# Required work
(a) From the algebra thread, quote the stretch from "maybe she got" through "u r welcome.".
(b) In the algebra thread, what is the first fraction multiplied by to make both denominators equal?

# Selected passage
· · · · · · ·

Question

Hi I am super new to this, I thought I would give it a shot. Can anyone help me solve this: Simplify quantity x squared plus 2 x over quantity 12 x plus 54 end quantity minus quantity 3 minus x over quantity 8 x plus 36

Answer 1

is it like this?
\[\large \frac{x^2+2x}{12x+54}-\frac{3-x}{8x+36} \]

Answer 2

in the first fraction u can factor x in the numerator and 12 in the denominator. and in the second fraction u can factor 4 in the denominator.
can u do it?

Answer 3

sorry. i made a mistake. u cannot factor 12 from the denominator of the first fraction

Answer 4

let's see
\[\large \frac{x^2+2x}{12x+54}-\frac{3-x}{8x+36}=
\frac{\color{red}{x}(x+2)}{\color{red}{6}(2x+9)}-
\frac{3-x}{\color{red}{4}(2x+9)} \]
the LCM is, as u said, \(12(2x+9)\)

Answer 5

so to equal both denominators we multiply the first fraction by 2/2 and the second by 3/3

Answer 6

\[\large \frac{2}{2}\cdot\frac{x(x+2)}{6(2x+9)}-
\frac{3}{3}\cdot\frac{3-x}{4(2x+9)}=
\frac{2x(x+2)}{12(2x+9)}-\frac{9-3x}{12(2x+9)}= \]
\[\large =\frac{2x(x+2)\color{red}{-}(9-3x)}{12(2x+9)} \]

Answer 7

i cannot figure out whay your teacher told u that. it makes no sense at all.

maybe she got a bit confused.

Answer 8

so to finish
\[\large =\frac{2x^2+4x-9+3x}{12(2x+9)}=\frac{2x^2+7x-9}{12(2x+9)} \]
factoring the numerator we got
\[\large =\frac{(2x+9)(x-1)}{12(2x+9)}=\frac{x-1}{12} \]

Answer 9

u r welcome.
i log in this site whenever i have some free time.
if i am not loged in, there is a lot of very intelligent people here. i am sure u will always find someone to help u.

Answer 10

u too have a nice day. bye!

· · · · · · ·

# Data for review
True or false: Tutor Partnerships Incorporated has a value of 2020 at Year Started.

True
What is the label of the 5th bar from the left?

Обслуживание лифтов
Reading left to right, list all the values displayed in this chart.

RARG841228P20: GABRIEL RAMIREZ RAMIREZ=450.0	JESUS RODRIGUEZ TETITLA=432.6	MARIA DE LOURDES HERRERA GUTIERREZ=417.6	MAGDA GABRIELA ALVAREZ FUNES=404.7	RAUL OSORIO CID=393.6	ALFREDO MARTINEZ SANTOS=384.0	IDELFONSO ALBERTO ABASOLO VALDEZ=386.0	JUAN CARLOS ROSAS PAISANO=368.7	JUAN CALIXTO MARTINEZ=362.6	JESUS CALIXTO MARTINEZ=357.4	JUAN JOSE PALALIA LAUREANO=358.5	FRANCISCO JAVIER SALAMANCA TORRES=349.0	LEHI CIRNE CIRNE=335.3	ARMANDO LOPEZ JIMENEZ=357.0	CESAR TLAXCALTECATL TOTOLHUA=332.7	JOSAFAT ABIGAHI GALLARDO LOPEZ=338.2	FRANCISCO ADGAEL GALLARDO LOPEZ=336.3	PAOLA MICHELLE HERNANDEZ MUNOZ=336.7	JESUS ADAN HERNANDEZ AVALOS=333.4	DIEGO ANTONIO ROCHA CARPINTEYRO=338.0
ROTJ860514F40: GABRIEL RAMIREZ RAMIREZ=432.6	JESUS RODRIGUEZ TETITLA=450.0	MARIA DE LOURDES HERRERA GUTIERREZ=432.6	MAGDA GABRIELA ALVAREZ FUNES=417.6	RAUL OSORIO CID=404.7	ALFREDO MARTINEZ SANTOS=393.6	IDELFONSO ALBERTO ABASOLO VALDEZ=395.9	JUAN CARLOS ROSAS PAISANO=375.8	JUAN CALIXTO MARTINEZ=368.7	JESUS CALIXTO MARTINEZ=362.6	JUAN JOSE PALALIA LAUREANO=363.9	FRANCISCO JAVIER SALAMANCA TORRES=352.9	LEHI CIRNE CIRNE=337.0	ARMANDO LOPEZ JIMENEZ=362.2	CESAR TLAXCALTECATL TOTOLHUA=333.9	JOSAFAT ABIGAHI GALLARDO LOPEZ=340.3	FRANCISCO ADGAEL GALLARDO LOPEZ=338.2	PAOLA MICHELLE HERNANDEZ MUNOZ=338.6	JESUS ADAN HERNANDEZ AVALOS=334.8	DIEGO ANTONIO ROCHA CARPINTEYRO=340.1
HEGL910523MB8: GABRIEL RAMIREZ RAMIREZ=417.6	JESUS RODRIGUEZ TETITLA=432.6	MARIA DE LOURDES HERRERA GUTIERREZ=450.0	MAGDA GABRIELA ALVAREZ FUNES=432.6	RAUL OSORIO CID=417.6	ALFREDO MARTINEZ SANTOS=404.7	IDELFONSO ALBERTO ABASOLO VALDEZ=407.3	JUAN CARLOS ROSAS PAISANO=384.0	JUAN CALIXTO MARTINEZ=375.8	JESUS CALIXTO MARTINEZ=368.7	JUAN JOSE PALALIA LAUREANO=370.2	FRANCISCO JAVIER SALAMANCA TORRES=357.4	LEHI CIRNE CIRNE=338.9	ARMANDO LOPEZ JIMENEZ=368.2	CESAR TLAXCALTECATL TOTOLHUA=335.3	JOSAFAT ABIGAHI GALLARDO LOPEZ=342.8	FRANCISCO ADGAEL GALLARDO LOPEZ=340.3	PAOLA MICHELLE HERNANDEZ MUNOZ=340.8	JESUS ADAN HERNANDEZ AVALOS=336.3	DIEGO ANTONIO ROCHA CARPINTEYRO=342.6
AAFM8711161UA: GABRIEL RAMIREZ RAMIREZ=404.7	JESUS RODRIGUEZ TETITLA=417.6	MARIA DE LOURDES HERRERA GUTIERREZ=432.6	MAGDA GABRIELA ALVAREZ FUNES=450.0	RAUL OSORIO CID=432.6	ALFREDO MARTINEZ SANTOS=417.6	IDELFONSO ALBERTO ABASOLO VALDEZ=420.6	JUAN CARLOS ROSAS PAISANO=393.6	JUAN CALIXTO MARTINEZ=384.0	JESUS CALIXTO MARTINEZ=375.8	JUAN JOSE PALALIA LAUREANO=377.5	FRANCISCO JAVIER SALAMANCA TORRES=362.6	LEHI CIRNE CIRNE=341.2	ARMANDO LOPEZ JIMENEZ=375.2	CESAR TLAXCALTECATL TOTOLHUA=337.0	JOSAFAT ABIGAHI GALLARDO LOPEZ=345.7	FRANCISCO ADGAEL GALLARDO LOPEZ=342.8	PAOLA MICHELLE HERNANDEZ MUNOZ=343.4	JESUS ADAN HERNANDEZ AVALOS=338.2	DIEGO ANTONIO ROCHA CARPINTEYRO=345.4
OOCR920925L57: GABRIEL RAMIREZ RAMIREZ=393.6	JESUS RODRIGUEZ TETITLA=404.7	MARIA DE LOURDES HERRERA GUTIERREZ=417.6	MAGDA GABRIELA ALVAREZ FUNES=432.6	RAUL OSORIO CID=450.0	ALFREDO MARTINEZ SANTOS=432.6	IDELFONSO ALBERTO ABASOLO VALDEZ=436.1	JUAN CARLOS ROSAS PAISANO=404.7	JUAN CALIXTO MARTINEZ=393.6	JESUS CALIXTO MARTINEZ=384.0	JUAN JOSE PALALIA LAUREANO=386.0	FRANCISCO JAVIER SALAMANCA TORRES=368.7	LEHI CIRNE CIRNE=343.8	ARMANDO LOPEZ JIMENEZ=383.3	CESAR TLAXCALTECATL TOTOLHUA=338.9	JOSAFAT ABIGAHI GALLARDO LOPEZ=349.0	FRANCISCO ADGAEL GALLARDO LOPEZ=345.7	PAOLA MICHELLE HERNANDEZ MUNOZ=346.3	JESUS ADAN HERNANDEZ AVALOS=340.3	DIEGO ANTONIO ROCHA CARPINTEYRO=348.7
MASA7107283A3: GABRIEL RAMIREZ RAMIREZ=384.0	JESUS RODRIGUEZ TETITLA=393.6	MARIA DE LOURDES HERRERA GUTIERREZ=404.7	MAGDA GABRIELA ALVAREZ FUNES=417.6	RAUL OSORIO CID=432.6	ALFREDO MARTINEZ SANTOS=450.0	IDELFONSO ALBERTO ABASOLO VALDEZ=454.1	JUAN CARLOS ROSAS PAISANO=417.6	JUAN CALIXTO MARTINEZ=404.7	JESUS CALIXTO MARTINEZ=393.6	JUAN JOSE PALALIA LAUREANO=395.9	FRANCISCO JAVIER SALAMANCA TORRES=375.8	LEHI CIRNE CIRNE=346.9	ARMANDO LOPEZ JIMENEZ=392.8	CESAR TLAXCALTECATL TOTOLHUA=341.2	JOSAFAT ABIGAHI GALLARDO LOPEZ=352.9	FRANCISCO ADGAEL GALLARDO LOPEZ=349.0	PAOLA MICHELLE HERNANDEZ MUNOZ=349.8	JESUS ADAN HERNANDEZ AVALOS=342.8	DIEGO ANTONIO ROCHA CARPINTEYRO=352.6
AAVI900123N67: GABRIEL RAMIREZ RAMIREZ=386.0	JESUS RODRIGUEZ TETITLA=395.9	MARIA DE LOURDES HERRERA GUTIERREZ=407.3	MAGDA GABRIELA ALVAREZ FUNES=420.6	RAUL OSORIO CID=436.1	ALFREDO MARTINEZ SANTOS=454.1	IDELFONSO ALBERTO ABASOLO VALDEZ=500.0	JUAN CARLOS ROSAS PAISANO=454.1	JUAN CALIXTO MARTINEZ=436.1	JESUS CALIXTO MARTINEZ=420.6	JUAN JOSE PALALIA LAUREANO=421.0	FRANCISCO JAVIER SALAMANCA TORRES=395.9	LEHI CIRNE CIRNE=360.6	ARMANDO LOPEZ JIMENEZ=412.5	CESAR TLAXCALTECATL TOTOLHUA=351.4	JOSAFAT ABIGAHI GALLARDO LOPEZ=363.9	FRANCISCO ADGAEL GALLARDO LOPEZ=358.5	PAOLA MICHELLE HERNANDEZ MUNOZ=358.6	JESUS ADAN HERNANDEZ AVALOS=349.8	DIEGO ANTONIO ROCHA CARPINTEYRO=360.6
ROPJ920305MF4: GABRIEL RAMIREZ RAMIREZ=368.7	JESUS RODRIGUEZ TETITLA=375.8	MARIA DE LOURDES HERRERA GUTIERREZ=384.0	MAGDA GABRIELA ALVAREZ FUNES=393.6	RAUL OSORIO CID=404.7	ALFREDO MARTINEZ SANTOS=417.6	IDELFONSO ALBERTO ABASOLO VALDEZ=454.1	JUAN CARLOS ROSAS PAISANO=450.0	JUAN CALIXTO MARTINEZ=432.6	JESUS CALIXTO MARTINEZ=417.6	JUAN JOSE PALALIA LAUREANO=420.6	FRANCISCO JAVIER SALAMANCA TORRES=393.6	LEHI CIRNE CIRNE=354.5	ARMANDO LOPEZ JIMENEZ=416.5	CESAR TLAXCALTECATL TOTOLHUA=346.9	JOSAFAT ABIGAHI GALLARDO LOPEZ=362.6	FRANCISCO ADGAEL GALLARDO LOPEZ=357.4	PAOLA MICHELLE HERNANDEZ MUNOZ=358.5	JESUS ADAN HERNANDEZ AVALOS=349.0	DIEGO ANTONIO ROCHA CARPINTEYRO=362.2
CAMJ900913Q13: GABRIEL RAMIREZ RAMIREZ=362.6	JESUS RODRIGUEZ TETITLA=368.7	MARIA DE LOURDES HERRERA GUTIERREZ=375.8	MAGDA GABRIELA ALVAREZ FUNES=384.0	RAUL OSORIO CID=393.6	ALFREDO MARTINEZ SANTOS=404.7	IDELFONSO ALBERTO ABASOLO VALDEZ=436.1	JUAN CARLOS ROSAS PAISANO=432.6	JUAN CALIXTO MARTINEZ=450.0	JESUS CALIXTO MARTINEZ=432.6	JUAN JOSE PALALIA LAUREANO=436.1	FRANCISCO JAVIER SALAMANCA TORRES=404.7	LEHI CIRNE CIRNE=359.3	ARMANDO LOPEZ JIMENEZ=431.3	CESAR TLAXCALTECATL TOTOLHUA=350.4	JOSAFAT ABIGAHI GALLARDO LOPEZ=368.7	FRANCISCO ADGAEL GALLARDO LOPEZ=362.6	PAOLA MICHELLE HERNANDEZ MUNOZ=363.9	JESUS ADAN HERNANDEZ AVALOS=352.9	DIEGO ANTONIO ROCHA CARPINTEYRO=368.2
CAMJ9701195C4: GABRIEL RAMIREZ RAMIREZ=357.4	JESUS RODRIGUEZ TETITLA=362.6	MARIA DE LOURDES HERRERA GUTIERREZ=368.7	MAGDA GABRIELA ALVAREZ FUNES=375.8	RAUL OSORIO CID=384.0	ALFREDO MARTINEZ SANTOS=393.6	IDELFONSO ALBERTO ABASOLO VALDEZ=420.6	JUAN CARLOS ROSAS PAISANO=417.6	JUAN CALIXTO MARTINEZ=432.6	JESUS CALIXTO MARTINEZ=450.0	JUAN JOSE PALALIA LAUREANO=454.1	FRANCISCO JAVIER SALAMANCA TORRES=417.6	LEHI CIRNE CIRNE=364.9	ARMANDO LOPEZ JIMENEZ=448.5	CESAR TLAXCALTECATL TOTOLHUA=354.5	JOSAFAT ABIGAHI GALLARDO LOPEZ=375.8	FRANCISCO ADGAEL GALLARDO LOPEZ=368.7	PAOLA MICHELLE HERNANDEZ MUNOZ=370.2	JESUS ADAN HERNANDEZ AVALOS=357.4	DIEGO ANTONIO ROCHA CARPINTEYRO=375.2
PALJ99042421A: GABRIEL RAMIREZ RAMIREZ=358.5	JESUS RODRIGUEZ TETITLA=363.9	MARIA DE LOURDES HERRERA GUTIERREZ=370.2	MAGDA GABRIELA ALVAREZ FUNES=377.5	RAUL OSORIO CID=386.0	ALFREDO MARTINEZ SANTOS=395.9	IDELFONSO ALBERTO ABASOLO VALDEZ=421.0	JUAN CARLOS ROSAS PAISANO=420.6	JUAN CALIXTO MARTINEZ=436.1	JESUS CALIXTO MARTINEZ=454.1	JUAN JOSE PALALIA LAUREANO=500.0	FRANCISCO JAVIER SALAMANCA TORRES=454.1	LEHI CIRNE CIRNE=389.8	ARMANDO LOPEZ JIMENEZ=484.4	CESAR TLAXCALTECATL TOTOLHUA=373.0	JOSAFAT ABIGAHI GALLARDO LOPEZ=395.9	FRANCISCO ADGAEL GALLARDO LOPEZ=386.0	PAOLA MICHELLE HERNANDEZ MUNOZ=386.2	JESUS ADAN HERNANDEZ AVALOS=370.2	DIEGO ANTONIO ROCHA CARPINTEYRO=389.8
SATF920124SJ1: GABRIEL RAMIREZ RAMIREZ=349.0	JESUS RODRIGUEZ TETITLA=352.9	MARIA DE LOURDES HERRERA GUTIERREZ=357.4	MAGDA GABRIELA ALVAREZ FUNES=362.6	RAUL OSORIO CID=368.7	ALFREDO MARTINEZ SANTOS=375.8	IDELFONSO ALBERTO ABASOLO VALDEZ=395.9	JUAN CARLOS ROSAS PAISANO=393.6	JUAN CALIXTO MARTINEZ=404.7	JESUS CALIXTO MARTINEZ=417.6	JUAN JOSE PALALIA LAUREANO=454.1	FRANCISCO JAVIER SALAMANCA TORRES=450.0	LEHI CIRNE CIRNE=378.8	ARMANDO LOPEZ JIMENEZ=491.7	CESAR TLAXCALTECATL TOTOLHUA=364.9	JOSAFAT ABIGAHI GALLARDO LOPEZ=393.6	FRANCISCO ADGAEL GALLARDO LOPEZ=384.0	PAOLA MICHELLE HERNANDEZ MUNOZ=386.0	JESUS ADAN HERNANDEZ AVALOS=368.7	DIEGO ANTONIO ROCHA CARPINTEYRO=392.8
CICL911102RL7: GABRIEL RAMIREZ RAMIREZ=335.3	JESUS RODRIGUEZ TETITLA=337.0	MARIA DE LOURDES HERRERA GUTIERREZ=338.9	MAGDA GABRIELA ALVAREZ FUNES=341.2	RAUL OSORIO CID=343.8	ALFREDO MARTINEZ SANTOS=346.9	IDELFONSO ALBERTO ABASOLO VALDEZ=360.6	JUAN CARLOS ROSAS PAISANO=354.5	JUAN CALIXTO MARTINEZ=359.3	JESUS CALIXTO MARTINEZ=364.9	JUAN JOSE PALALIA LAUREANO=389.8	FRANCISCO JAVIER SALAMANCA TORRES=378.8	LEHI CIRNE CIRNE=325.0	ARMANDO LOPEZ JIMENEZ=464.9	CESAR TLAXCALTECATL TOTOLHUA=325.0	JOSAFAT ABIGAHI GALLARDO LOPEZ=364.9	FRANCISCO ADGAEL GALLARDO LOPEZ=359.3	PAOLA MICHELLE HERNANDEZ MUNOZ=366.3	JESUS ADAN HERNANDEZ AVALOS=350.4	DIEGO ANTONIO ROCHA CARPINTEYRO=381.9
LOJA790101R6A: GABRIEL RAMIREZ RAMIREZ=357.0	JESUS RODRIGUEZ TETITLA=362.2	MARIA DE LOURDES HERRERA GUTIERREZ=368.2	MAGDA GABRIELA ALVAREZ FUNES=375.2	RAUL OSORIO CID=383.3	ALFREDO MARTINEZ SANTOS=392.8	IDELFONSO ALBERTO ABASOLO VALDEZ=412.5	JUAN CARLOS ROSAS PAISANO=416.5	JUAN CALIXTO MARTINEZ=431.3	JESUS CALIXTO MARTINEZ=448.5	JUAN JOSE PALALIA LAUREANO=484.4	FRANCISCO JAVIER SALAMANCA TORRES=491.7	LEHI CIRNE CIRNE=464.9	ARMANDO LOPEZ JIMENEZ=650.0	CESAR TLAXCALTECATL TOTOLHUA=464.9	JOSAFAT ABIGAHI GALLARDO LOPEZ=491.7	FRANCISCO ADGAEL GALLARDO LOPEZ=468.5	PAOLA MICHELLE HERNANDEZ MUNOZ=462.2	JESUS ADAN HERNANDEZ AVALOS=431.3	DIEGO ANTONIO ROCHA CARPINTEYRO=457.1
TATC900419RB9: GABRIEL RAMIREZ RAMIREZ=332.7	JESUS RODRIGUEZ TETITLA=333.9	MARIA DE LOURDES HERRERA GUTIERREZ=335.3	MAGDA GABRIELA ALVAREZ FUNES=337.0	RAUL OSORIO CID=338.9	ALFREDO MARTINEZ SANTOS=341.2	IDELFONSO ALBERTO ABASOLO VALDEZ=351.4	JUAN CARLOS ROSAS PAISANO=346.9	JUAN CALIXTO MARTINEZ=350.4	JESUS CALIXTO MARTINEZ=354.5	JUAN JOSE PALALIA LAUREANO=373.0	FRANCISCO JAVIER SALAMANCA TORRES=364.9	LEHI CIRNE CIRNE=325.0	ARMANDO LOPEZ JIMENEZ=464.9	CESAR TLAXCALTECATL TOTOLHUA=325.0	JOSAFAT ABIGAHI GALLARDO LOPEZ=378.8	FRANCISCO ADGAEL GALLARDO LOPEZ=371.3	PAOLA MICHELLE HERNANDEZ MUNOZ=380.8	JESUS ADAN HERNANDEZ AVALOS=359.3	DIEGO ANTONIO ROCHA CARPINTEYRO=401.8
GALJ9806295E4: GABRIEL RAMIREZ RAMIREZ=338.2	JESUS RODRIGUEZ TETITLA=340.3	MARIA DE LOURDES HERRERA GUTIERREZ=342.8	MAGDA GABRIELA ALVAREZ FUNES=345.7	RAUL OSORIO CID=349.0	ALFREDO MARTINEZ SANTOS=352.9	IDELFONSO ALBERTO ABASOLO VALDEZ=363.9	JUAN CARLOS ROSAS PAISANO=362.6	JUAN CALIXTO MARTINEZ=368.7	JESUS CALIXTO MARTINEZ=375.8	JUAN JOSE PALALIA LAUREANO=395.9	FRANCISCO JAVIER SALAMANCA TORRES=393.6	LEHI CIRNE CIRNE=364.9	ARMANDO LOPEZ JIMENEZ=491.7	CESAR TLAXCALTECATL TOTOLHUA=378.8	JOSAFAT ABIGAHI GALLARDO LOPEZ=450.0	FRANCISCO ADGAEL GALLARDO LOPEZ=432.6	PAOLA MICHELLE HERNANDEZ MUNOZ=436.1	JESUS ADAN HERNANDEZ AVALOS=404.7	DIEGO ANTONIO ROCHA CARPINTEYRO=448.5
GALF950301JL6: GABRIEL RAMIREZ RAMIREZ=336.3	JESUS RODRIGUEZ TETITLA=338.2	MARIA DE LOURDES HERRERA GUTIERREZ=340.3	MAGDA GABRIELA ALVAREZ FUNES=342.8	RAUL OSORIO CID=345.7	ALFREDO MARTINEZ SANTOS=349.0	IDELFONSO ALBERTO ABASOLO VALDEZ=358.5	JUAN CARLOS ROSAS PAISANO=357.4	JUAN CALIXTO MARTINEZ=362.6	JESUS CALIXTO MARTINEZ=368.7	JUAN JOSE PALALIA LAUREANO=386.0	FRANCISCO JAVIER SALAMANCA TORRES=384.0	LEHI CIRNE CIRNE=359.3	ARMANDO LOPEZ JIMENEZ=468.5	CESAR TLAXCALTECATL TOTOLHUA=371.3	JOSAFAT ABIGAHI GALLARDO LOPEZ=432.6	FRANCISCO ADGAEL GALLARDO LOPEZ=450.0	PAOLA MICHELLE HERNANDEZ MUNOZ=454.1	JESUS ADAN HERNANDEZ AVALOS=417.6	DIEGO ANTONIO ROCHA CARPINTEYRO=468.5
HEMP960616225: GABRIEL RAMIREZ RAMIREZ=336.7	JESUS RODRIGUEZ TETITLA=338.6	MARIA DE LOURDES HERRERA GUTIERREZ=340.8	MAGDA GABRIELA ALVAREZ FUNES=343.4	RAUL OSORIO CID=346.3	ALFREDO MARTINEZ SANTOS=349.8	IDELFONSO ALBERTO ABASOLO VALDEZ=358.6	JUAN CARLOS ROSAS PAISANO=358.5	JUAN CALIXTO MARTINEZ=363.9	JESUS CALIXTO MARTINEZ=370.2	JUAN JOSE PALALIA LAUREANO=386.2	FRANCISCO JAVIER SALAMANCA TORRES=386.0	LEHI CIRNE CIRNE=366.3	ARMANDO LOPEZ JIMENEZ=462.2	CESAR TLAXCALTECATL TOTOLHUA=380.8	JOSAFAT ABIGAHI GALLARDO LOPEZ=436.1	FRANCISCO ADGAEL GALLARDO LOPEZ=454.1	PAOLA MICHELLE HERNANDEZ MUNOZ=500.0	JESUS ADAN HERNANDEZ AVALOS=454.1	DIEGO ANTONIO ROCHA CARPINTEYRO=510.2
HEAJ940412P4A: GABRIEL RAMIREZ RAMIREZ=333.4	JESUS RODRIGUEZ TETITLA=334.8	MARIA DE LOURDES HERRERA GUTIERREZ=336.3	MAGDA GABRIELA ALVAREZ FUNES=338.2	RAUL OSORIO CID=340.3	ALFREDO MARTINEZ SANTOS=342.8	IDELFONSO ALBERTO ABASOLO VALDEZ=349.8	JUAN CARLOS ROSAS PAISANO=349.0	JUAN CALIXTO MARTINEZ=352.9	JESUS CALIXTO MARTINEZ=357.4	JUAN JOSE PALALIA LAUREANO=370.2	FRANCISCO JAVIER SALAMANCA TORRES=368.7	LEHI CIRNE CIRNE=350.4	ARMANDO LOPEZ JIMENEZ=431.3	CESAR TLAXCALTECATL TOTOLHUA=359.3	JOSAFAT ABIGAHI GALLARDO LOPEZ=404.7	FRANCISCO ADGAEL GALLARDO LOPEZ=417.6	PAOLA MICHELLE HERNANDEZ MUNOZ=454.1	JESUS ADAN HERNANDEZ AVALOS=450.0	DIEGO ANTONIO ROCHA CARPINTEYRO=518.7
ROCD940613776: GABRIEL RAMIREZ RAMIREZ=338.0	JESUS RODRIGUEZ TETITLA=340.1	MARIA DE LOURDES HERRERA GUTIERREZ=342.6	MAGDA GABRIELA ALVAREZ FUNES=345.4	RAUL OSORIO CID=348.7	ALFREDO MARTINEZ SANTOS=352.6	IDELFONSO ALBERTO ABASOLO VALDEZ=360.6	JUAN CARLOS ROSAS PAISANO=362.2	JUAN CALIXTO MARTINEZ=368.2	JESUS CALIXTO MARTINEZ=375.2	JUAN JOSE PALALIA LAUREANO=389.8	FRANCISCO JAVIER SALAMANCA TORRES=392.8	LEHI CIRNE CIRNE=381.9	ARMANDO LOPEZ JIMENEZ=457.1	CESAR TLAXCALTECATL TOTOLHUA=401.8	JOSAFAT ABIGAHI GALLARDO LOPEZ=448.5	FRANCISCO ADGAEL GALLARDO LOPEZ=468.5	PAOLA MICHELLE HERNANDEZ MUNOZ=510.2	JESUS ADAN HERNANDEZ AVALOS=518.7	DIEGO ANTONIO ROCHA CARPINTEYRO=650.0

· · · · · · ·

# Solutions below
(a)
maybe she got a bit confused.

Answer 8

so to finish
\[\large =\frac{2x^2+4x-9+3x}{12(2x+9)}=\frac{2x^2+7x-9}{12(2x+9)} \]
factoring the numerator we got
\[\large =\frac{(2x+9)(x-1)}{12(2x+9)}=\frac{x-1}{12} \]

Answer 9

u r welcome.

(b) 2/2